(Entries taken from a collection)
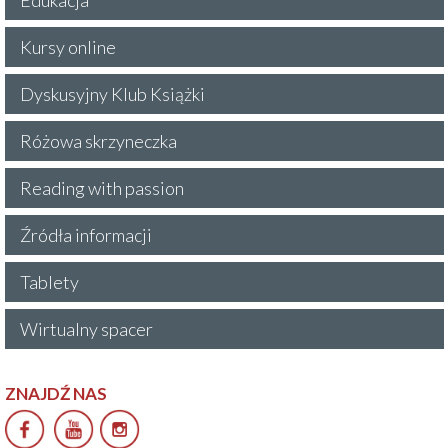
Kursy online
Dyskusyjny Klub Książki
Różowa skrzyneczka
Reading with passion
Źródła informacji
Tablety
Wirtualny spacer
ZNAJDŹ NAS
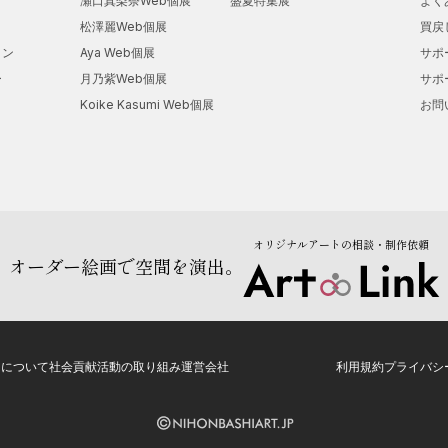
瀬口真梨奈Web個展
盛夏特集展
よく
松澤麗Web個展
買戻
ョン
Aya Web個展
サポ
ー
月乃紫Web個展
サポ
Koike Kasumi Web個展
お問
オリジナルアートの相談・制作依頼
オーダー絵画で空間を演出。
トについて
社会貢献活動の取り組み
運営会社
利用規約
プライバシ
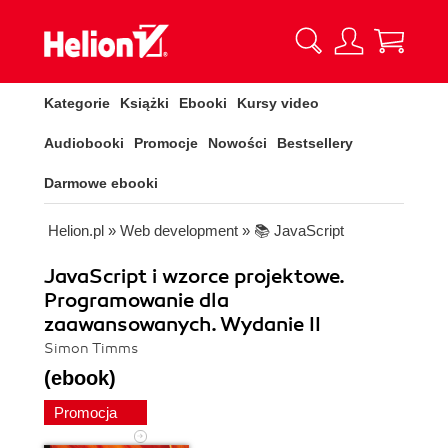
Kategorie
Książki
Ebooki
Kursy video
Audiobooki
Promocje
Nowości
Bestsellery
Darmowe ebooki
Helion.pl
»
Web development
»
📚 JavaScript
JavaScript i wzorce projektowe.
Programowanie dla
zaawansowanych. Wydanie II
Simon Timms
(ebook)
Promocja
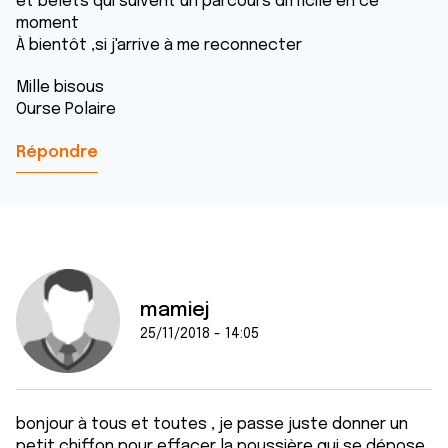
et belets qui suivent un parcours difficile en ce
moment
À bientôt ,si j'arrive à me reconnecter
Mille bisous
Ourse Polaire
Répondre
mamiej
25/11/2018 - 14:05
bonjour à tous et toutes , je passe juste donner un
petit chiffon pour effacer la poussière qui se dépose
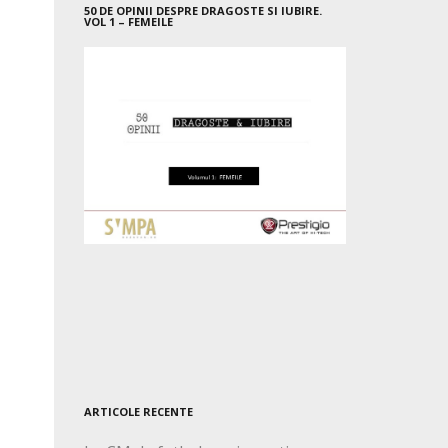
50 DE OPINII DESPRE DRAGOSTE SI IUBIRE.
VOL 1 – FEMEILE
ARTICOLE RECENTE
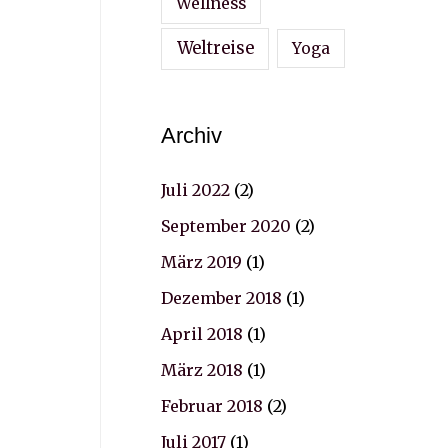
Wellness
Weltreise
Yoga
Archiv
Juli 2022
(2)
September 2020
(2)
März 2019
(1)
Dezember 2018
(1)
April 2018
(1)
März 2018
(1)
Februar 2018
(2)
Juli 2017
(1)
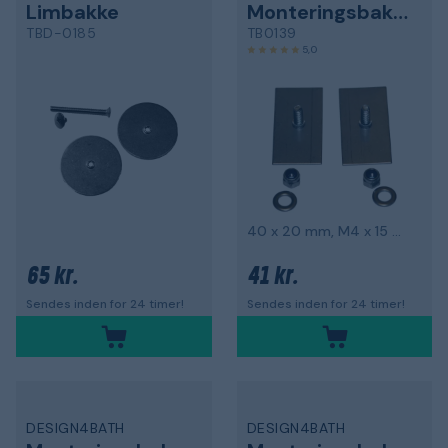
Limbakke
Monteringsbakke
TBD-0185
TB0139
5,0
40 x 20 mm, M4 x 15 mm, pakke med 2
65 kr.
41 kr.
Sendes inden for 24 timer!
Sendes inden for 24 timer!
DESIGN4BATH
DESIGN4BATH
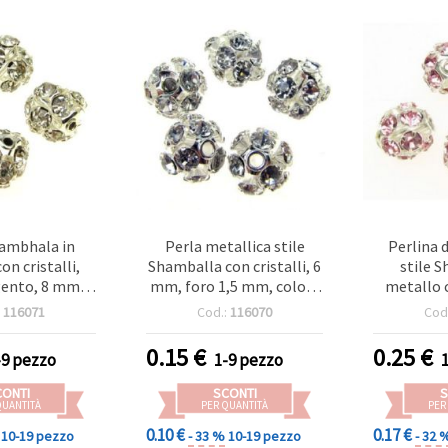
hambhala in
Perla metallica stile
Perlina 
on cristalli,
Shamballa con cristalli, 6
stile 
gento, 8 mm,
mm, foro 1,5 mm, colore
metallo 
mm, fornitur
argento
con crista
:
116071
Cod.:
116070
Cod
10 mm, 
0.15
€
0.25
€
-9 pezzo
1-9 pezzo
CONTI
SCONTI
S
QUANTITÀ
PER QUANTITÀ
PER
0.10 €
0.17 €
10-19 pezzo
- 33 %
10-19 pezzo
- 32 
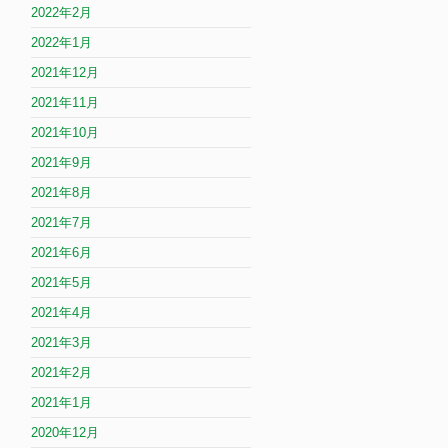
2022年2月
2022年1月
2021年12月
2021年11月
2021年10月
2021年9月
2021年8月
2021年7月
2021年6月
2021年5月
2021年4月
2021年3月
2021年2月
2021年1月
2020年12月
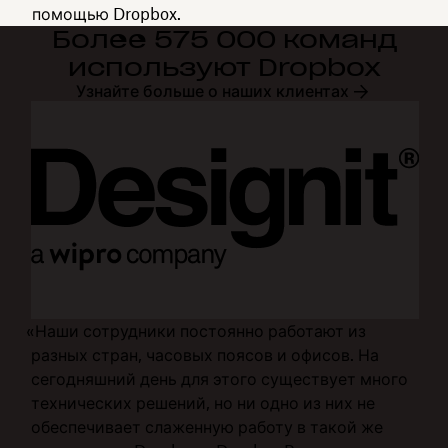
помощью Dropbox.
Более 575 000 команд
используют Dropbox
Узнайте больше о наших клиентах
«Наши сотрудники постоянно работают из
разных стран, часовых поясов и офисов. На
сегодняшний день для этого существует много
технических решений, но ни одно из них не
обеспечивает слаженную работу в такой же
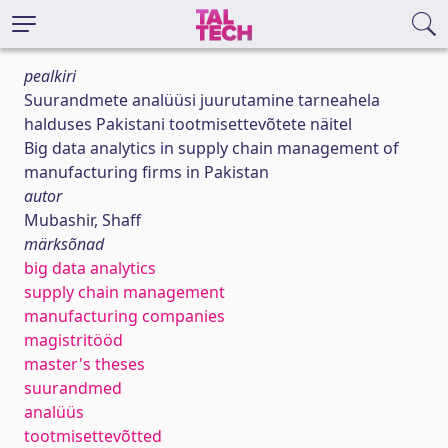
pealkiri
Suurandmete analüüsi juurutamine tarneahela
halduses Pakistani tootmisettevõtete näitel
Big data analytics in supply chain management of
manufacturing firms in Pakistan
autor
Mubashir, Shaff
märksõnad
big data analytics
supply chain management
manufacturing companies
magistritööd
master's theses
suurandmed
analüüs
tootmisettevõtted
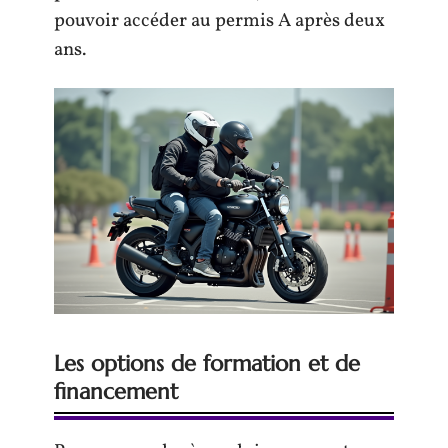
pouvoir accéder au permis A après deux
ans.
Les options de formation et de
financement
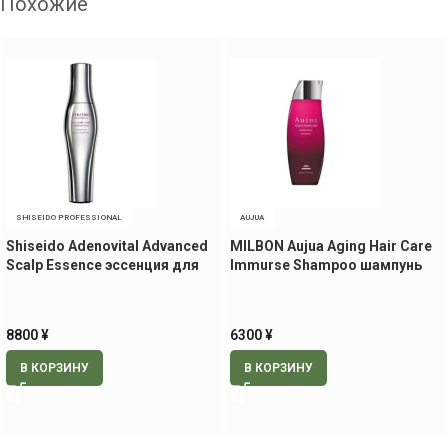
Похожие
SHISEIDO PROFESSIONAL
AUJUA
Shiseido Adenovital Advanced
MILBON Aujua Aging Hair Care
Scalp Essence эссенция для
Immurse Shampoo шампунь
роста волос, 180 мл.
для окрашенных волос, 250
мл
8800
¥
6300
¥
В КОРЗИНУ
В КОРЗИНУ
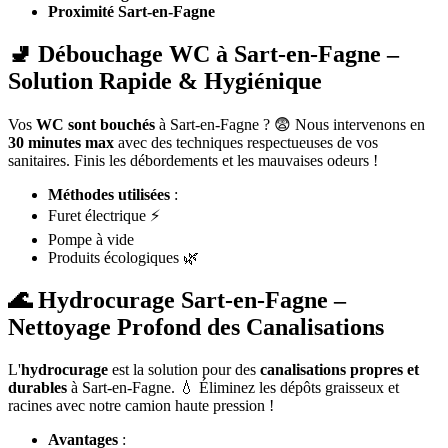
Proximité Sart-en-Fagne
🚽 Débouchage WC à Sart-en-Fagne –
Solution Rapide & Hygiénique
Vos
WC sont bouchés
à Sart-en-Fagne ? 😨 Nous intervenons en
30 minutes max
avec des techniques respectueuses de vos
sanitaires. Finis les débordements et les mauvaises odeurs !
Méthodes utilisées
:
Furet électrique ⚡
Pompe à vide
Produits écologiques 🌿
🌊 Hydrocurage Sart-en-Fagne –
Nettoyage Profond des Canalisations
L'
hydrocurage
est la solution pour des
canalisations propres et
durables
à Sart-en-Fagne. 💧 Éliminez les dépôts graisseux et
racines avec notre camion haute pression !
Avantages
:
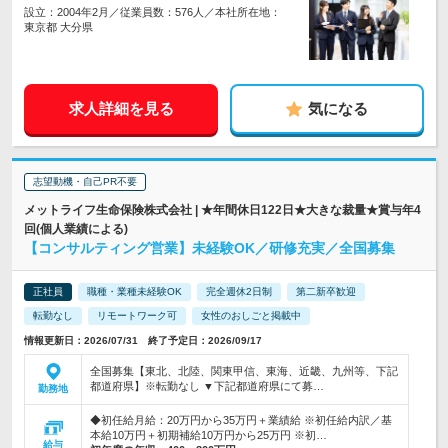
設立：2004年2月／従業員数：576人／本社所在地：
東京都 大分県
求人詳細を見る
気になる
志望動機・自己PR不要
メットライフ生命保険株式会社 | ★年間休日122日★大きな裁量★賞与年4
回(個人業績による)
【コンサルティング営業】未経験OK／研修充実／全国募集
正社員
職種・業種未経験OK
完全週休2日制
第二新卒歓迎
転勤なし
リモートワーク可
女性のおしごと掲載中
情報更新日：2026/07/31 終了予定日：2026/09/17
全国募集【東北、北陸、関東甲信、東海、近畿、九州等、下記
都道府県】※転勤なし ▼下記都道府県にて募…
勤務地
◆初任給月給：20万円から35万円＋業績給 ※初任給内訳／基
本給10万円＋初期補給10万円から25万円 ※初…
給与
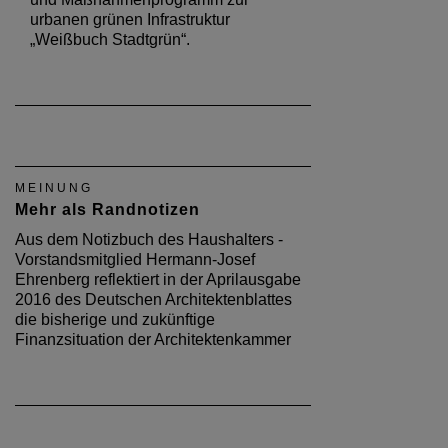
urbanen grünen Infrastruktur
„Weißbuch Stadtgrün“.
MEINUNG
Mehr als Randnotizen
Aus dem Notizbuch des Haushalters -
Vorstandsmitglied Hermann-Josef
Ehrenberg reflektiert in der Aprilausgabe
2016 des Deutschen Architektenblattes
die bisherige und zukünftige
Finanzsituation der Architektenkammer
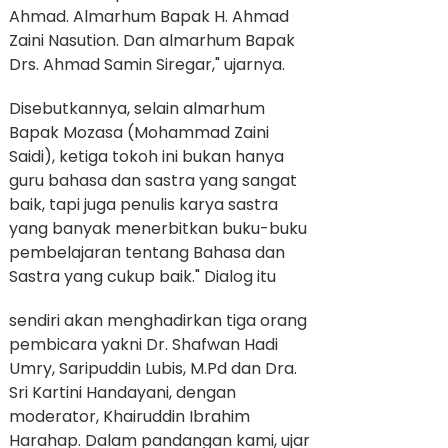
Ahmad. Almarhum Bapak H. Ahmad
Zaini Nasution. Dan almarhum Bapak
Drs. Ahmad Samin Siregar," ujarnya.
Disebutkannya, selain almarhum
Bapak Mozasa (Mohammad Zaini
Saidi), ketiga tokoh ini bukan hanya
guru bahasa dan sastra yang sangat
baik, tapi juga penulis karya sastra
yang banyak menerbitkan buku-buku
pembelajaran tentang Bahasa dan
Sastra yang cukup baik."
Dialog itu
sendiri akan menghadirkan tiga orang
pembicara yakni Dr. Shafwan Hadi
Umry, Saripuddin Lubis, M.Pd dan Dra.
Sri Kartini Handayani, dengan
moderator, Khairuddin Ibrahim
Harahap.
Dalam pandangan kami, ujar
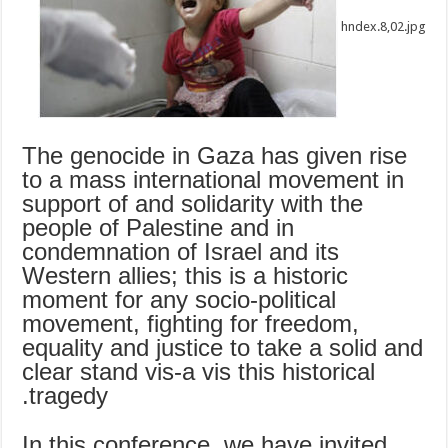
hndex.8,02.jpg
The genocide in Gaza has given rise
to a mass international movement in
support of and solidarity with the
people of Palestine and in
condemnation of Israel and its
Western allies; this is a historic
moment for any socio-political
movement, fighting for freedom,
equality and justice to take a solid and
clear stand vis-a vis this historical
tragedy.
In this conference, we have invited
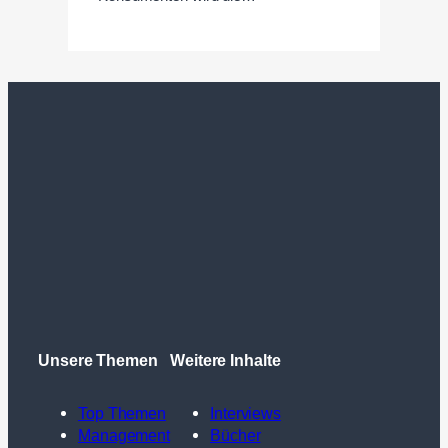
Unsere Themen
Weitere Inhalte
Top Themen
Interviews
Management
Bücher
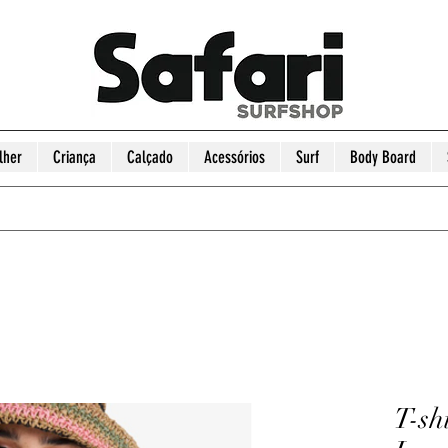
lher
Criança
Calçado
Acessórios
Surf
Body Board
T-sh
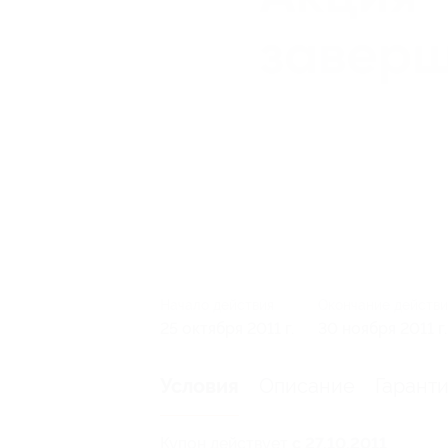
Начало действия
Окончание действи
25 октября 2011 г.
30 ноября 2011 г.
Описание
Гарант
Условия
Купон действует
с 27.10.2011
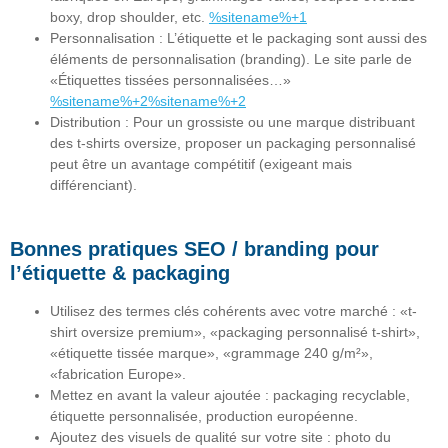
boxy, drop shoulder, etc.
%sitename%+1
Personnalisation
: L’étiquette et le packaging sont aussi des
éléments de personnalisation (branding). Le site parle de
«Étiquettes tissées personnalisées…»
%sitename%+2%sitename%+2
Distribution
: Pour un grossiste ou une marque distribuant
des t-shirts oversize, proposer un packaging personnalisé
peut être un avantage compétitif (exigeant mais
différenciant).
Bonnes pratiques SEO / branding pour
l’étiquette & packaging
Utilisez des
termes clés
cohérents avec votre marché : «t-
shirt oversize premium», «packaging personnalisé t-shirt»,
«étiquette tissée marque», «grammage 240 g/m²»,
«fabrication Europe».
Mettez en avant la
valeur ajoutée
: packaging recyclable,
étiquette personnalisée, production européenne.
Ajoutez des
visuels
de qualité sur votre site : photo du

**THE TASK:** Would you reproduce, exactly and with nothing added, every line from the beginning of the entries above through the line that contains "petit chiffon pour", both included, leaving out the pictures?

**ANSWER TO THIS PROBLEM:**
Kursy online
Dyskusyjny Klub Książki
Różowa skrzyneczka
Reading with passion
Źródła informacji
Tablety
Wirtualny spacer
ZNAJDŹ NAS
瀬口真梨奈Web個展
盛夏特集展
よく
松澤麗Web個展
買戻
ョン
Aya Web個展
サポ
ー
月乃紫Web個展
サポ
Koike Kasumi Web個展
お問
オリジナルアートの相談・制作依頼
オーダー絵画で空間を演出。
トについて
社会貢献活動の取り組み
運営会社
利用規約
プライバシ
Kategorie
Książki
Ebooki
Kursy video
Audiobooki
Promocje
Nowości
Bestsellery
Darmowe ebooki
Helion.pl
»
Web development
»
📚 JavaScript
JavaScript i wzorce projektowe.
Programowanie dla
zaawansowanych. Wydanie II
Simon Timms
(ebook)
Promocja
et belets qui suivent un parcours difficile en ce
moment
À bientôt ,si j'arrive à me reconnecter
Mille bisous
Ourse Polaire
Répondre
mamiej
25/11/2018 - 14:05
bonjour à tous et toutes , je passe juste donner un
petit chiffon pour effacer la poussière qui se dépose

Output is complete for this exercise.